Another concern is that drinking 100g of sugar drink is not like real life, and it is more important how your body responds to everyday, real-life conditions. Because sugar (or glucola) is a simple carbohydrate and there is no protein or fat to help slow its absorption, it will produce the most extreme reaction and test your insulin capabilities more. 100g of other carbs, on the other hand, might be absorbed differently, especially if protein or fat is eaten with it.
On the one hand, it is easier to standardize the testing through the use of the glucola and it tests the pregnant woman’s reactions to the most extreme stimulation, just in case she is eating a great deal of candy and sugar. On the other hand, the criticism that this doesn’t often reflect real-life situations (which rarely include consuming 100g of pure sugar without protein or fats of any kind) is also valid. However, it is not as hard as it seems to take in 100g of carbohydrates of various kinds, so perhaps a load of this kind is justified, though it seems to be stacking the deck a bit, since such an occurrence without protein and fats would be unusual. Some providers would prefer that the testing conditions more accurately reflect real-life situations, but the testing for this would be cumbersome and more expensive. The truth is that glucola tests are fairly easy to standardize and more clear-cut to give, and most providers are not willing to indulge in more cumbersome regimens.
No matter what type of test is given, one recurring problem is that many life factors can also influence the results. Blood glucose levels are extremely susceptible to stress, for example. If you are under a great deal of stress the week of the test or if you don’t get a good night’s sleep the night of the test, your results can be elevated. Illness can also substantially increase your bG levels. Of course, the argument can be made that if your levels are elevated, it doesn’t matter if it’s due to stress or lack of sleep or whatever—it’s still more of a risk for baby. This is true. On the other hand, if you have have been ill, had a bad night or stress that is not usual, you might want to ask about postponing the test to another day. Doctors will differ in their response to this, but frankly, most will probably not have you reschedule. This is another point critics use against this kind of testing, though its value is debatable. Other factors that can alter lower glucose tolerance include many medications, caffeine, nicotine, and enforced bed rest. If any of these (or unusual stress or illness) are factors for you, discuss the issue with your provider. Some may be more flexible than others.

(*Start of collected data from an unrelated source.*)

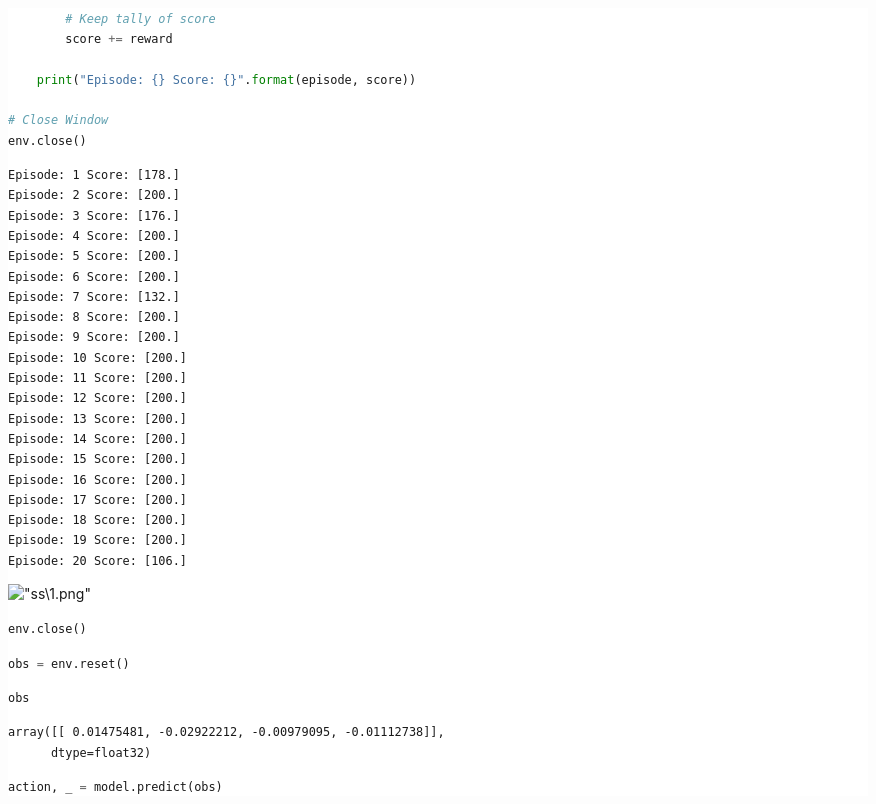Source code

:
 ```python
        # Keep tally of score
        score += reward
    
    print("Episode: {} Score: {}".format(episode, score))
    
# Close Window
env.close()
```

    Episode: 1 Score: [178.]
    Episode: 2 Score: [200.]
    Episode: 3 Score: [176.]
    Episode: 4 Score: [200.]
    Episode: 5 Score: [200.]
    Episode: 6 Score: [200.]
    Episode: 7 Score: [132.]
    Episode: 8 Score: [200.]
    Episode: 9 Score: [200.]
    Episode: 10 Score: [200.]
    Episode: 11 Score: [200.]
    Episode: 12 Score: [200.]
    Episode: 13 Score: [200.]
    Episode: 14 Score: [200.]
    Episode: 15 Score: [200.]
    Episode: 16 Score: [200.]
    Episode: 17 Score: [200.]
    Episode: 18 Score: [200.]
    Episode: 19 Score: [200.]
    Episode: 20 Score: [106.]
    

!["ss\1.png"](attachment:image.png)


```python
env.close()
```


```python
obs = env.reset()
```


```python
obs
```




    array([[ 0.01475481, -0.02922212, -0.00979095, -0.01112738]],
          dtype=float32)




```python
action, _ = model.predict(obs)
```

Well, so that’s what I’ve been thinking about on this steamy July Sunday. I had originally scheduled my test for tomorrow morning, but then heard about the carbo-loading from Susan and thought that I should probably look into that and so I rescheduled my test for later this week. However, after reading all that I have, David and I have some real questions about this whole thing. My doctor is on vacation until Thursday so I am going to think about all of this and decide what to do. I am thinking I may just cancel my test until I can talk with him. If anyone has any experience with this (especially refusing the test), I’d love to hear about it!